_WORK REQUEST_.
Please copy every line of the data in which the string "pixels" appears.

_RECORD SET_.
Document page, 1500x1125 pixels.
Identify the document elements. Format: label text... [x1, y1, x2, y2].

---

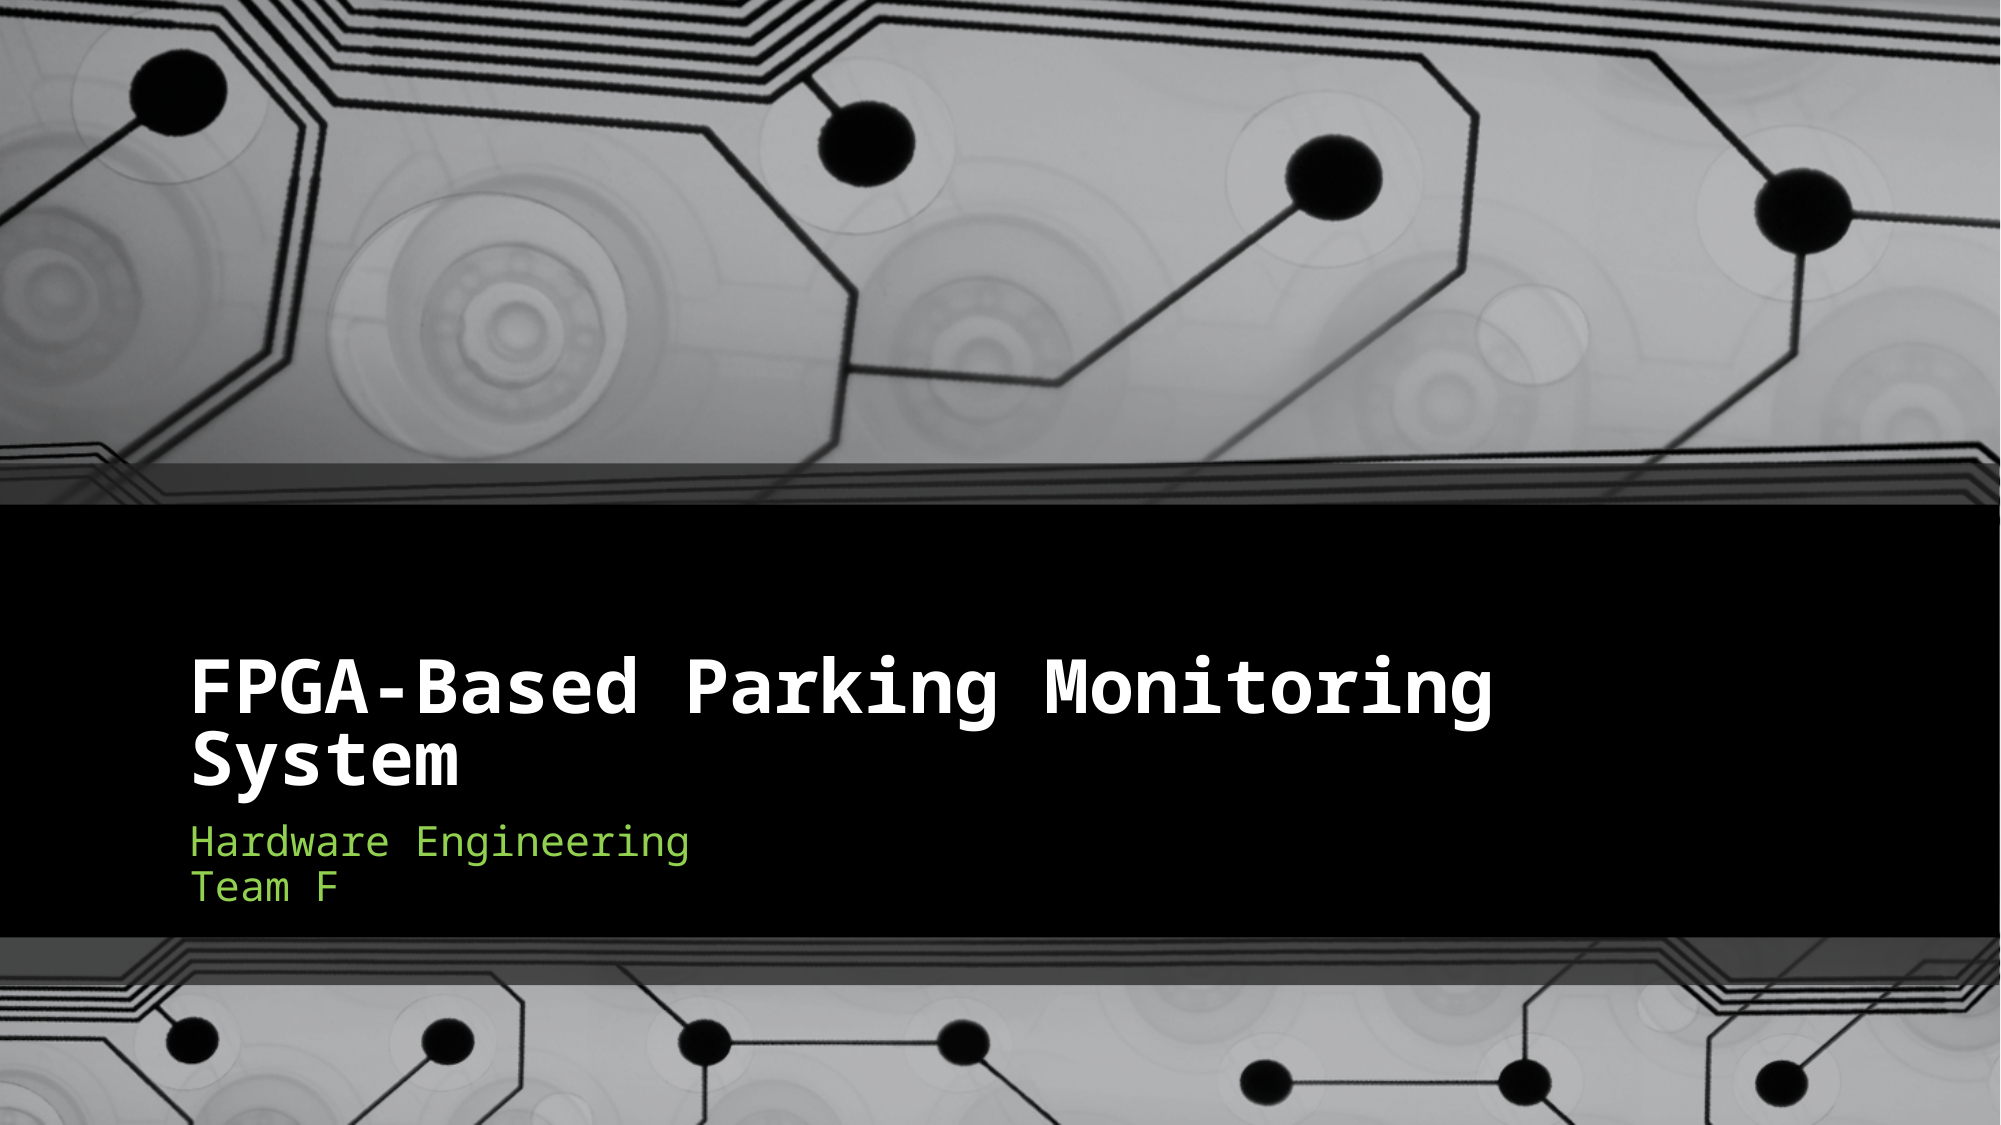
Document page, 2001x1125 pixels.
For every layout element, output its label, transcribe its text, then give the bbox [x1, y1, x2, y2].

==

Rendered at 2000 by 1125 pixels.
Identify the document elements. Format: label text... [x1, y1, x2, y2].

_ANSWER TO THIS PROBLEM_.
Document page, 1500x1125 pixels.
Document page, 2001x1125 pixels.
Rendered at 2000 by 1125 pixels.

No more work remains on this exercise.